> _Work task_:
What lines in the data hold the string "CIRCLE"? Show them.

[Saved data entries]
──────

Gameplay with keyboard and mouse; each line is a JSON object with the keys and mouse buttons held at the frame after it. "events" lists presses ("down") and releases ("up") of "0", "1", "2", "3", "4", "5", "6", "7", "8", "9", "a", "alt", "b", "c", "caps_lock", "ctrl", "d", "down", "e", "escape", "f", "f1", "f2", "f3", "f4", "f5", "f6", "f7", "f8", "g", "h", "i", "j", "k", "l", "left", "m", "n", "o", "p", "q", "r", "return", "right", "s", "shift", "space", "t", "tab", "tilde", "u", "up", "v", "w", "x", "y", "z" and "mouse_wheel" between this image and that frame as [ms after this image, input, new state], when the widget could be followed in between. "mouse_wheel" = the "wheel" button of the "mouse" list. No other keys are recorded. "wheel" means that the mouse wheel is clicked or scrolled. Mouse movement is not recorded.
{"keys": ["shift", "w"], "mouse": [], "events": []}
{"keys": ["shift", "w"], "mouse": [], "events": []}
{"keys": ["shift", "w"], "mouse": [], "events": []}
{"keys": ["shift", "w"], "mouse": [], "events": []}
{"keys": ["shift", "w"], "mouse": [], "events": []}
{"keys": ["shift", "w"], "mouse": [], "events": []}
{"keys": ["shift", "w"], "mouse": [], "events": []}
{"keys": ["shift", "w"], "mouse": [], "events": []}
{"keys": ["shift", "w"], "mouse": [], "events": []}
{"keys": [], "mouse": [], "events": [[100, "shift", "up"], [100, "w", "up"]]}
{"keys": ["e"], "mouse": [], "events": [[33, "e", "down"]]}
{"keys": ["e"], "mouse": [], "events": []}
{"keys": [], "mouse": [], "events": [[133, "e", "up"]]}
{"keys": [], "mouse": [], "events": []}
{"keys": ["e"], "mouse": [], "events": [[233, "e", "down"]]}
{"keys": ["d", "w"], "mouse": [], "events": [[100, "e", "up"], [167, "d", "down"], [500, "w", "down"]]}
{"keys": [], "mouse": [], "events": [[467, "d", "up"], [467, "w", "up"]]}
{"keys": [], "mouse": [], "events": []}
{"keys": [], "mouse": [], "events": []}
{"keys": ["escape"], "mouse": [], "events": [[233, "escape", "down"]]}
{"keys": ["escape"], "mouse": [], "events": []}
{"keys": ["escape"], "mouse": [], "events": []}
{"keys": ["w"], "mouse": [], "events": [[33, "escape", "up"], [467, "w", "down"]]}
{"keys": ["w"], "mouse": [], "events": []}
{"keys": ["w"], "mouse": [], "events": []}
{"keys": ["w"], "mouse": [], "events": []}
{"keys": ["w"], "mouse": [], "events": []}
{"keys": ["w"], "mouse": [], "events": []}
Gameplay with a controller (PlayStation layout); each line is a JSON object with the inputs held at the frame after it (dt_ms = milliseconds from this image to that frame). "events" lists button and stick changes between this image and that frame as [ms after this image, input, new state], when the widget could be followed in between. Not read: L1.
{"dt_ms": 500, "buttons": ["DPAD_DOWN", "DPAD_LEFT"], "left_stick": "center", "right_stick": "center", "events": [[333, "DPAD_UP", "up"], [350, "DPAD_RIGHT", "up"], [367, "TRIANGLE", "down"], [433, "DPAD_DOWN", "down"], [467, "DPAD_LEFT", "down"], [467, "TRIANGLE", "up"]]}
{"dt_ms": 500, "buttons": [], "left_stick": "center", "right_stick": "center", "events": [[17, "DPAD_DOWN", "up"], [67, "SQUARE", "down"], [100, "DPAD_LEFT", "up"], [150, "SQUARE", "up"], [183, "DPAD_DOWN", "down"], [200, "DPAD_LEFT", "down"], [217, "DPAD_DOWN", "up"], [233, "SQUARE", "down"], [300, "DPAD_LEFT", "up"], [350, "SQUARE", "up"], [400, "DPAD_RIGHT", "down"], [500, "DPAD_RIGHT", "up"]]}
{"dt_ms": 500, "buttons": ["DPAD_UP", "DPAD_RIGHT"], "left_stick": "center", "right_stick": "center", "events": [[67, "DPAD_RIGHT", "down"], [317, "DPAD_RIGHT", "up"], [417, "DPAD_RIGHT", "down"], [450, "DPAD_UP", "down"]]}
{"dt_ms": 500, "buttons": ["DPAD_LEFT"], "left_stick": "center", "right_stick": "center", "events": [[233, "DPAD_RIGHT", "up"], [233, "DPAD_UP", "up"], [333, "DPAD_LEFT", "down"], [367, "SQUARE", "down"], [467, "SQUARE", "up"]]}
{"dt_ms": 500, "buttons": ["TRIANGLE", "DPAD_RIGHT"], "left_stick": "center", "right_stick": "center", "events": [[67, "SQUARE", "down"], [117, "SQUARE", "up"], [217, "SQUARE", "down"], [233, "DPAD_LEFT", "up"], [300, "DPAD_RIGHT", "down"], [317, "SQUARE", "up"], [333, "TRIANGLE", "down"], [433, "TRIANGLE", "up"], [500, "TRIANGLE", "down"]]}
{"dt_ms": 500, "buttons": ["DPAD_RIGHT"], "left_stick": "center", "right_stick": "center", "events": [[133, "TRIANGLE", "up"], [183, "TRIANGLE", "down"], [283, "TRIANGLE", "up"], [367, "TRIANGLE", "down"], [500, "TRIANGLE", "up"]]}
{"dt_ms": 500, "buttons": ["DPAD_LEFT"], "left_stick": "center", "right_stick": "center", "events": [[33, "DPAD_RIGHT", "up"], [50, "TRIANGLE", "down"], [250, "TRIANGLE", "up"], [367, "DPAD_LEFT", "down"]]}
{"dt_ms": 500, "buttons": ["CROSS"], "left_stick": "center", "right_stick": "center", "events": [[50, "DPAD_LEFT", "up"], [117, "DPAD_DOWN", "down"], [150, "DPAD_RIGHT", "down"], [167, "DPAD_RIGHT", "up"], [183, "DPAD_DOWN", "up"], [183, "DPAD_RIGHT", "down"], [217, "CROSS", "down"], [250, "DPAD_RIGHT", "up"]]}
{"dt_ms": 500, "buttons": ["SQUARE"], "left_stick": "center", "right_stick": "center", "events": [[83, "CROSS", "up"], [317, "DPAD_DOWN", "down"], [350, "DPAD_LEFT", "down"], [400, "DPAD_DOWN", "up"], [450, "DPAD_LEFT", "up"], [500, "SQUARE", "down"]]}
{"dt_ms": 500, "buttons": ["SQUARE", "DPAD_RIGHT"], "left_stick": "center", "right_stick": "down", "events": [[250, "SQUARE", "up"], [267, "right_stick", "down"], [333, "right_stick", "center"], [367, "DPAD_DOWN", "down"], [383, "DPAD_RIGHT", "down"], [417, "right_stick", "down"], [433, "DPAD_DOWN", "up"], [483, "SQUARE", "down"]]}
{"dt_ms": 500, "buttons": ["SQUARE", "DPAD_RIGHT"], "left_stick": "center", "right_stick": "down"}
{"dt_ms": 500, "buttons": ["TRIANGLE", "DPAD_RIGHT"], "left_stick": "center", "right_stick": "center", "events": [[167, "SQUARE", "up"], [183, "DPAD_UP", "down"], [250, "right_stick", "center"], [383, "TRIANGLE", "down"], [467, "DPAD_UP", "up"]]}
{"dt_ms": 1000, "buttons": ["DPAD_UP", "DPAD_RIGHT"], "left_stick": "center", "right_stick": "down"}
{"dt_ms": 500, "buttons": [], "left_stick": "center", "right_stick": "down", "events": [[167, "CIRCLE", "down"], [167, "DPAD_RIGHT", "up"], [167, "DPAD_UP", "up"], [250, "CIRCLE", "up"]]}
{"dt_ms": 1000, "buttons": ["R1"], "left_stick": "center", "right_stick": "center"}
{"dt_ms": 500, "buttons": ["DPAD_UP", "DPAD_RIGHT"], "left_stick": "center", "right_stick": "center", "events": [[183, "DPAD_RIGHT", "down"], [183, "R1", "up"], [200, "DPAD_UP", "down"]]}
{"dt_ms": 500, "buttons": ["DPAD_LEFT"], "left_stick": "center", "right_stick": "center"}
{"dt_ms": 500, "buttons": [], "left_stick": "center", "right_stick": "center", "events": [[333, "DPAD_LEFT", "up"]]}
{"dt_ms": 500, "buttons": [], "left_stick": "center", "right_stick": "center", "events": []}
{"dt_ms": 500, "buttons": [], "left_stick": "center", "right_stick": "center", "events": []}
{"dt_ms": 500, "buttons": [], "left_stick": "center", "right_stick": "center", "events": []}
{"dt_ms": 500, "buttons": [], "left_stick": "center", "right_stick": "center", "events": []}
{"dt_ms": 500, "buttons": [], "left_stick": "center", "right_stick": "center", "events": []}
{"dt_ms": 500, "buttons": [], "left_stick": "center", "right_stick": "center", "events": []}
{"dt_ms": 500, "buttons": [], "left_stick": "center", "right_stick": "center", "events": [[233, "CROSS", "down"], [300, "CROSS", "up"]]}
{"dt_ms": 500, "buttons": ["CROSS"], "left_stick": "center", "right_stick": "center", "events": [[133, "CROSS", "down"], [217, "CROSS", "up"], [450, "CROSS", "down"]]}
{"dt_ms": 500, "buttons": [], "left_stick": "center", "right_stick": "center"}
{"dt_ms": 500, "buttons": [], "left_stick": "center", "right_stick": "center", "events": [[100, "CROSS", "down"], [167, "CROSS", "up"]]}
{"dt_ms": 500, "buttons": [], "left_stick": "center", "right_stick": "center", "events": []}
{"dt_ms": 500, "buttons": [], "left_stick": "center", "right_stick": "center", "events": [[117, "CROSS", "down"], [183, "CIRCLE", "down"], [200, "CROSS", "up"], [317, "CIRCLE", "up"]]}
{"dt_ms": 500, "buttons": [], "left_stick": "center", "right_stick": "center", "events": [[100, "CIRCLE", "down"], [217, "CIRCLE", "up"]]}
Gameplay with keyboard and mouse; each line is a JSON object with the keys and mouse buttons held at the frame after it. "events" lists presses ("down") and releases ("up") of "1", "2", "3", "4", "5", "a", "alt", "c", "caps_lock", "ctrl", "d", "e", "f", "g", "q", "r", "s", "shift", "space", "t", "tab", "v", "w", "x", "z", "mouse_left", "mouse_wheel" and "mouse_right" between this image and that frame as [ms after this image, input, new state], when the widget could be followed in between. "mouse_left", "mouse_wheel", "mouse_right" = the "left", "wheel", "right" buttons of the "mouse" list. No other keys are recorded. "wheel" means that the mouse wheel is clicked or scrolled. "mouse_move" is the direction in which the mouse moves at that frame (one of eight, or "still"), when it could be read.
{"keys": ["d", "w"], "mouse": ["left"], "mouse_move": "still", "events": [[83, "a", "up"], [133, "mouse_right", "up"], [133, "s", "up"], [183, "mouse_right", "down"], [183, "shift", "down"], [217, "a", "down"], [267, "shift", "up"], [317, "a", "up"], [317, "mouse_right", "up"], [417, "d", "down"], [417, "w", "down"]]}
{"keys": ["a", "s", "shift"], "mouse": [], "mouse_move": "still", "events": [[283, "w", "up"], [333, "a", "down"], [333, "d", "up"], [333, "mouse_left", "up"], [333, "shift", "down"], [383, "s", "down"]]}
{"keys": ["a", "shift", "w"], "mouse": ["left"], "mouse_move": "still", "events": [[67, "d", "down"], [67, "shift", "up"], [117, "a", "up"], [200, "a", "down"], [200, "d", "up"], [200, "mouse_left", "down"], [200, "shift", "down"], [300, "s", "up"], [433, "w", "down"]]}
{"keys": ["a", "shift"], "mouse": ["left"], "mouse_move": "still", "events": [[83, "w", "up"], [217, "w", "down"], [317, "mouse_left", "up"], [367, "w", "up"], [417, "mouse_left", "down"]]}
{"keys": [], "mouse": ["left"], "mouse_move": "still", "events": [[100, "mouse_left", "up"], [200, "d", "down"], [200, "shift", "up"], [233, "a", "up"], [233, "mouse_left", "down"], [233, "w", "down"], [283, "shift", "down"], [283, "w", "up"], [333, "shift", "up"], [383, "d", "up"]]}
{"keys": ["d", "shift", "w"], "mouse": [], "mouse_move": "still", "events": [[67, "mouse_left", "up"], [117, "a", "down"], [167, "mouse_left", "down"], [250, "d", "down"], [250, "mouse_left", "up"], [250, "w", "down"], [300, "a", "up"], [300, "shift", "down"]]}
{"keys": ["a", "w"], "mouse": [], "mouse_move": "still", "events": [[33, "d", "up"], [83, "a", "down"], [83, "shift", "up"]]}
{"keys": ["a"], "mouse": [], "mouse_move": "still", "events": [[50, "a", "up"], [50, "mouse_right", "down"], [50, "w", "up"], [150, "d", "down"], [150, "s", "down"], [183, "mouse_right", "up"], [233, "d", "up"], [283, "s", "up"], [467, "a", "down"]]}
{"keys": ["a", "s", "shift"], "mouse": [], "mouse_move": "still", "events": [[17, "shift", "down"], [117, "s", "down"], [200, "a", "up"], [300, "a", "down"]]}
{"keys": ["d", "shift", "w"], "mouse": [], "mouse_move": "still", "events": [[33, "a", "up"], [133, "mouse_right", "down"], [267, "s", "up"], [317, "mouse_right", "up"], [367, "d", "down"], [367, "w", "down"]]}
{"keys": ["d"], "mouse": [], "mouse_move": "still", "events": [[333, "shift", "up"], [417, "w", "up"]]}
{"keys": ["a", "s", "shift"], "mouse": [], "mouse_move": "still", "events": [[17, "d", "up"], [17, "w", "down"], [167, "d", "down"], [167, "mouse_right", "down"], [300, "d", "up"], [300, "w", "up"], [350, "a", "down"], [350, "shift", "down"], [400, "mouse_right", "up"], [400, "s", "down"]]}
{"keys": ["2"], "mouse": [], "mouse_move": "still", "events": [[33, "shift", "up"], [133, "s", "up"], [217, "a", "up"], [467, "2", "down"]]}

──────

> _Task result_:
{"dt_ms": 500, "buttons": [], "left_stick": "center", "right_stick": "down", "events": [[167, "CIRCLE", "down"], [167, "DPAD_RIGHT", "up"], [167, "DPAD_UP", "up"], [250, "CIRCLE", "up"]]}
{"dt_ms": 500, "buttons": [], "left_stick": "center", "right_stick": "center", "events": [[117, "CROSS", "down"], [183, "CIRCLE", "down"], [200, "CROSS", "up"], [317, "CIRCLE", "up"]]}
{"dt_ms": 500, "buttons": [], "left_stick": "center", "right_stick": "center", "events": [[100, "CIRCLE", "down"], [217, "CIRCLE", "up"]]}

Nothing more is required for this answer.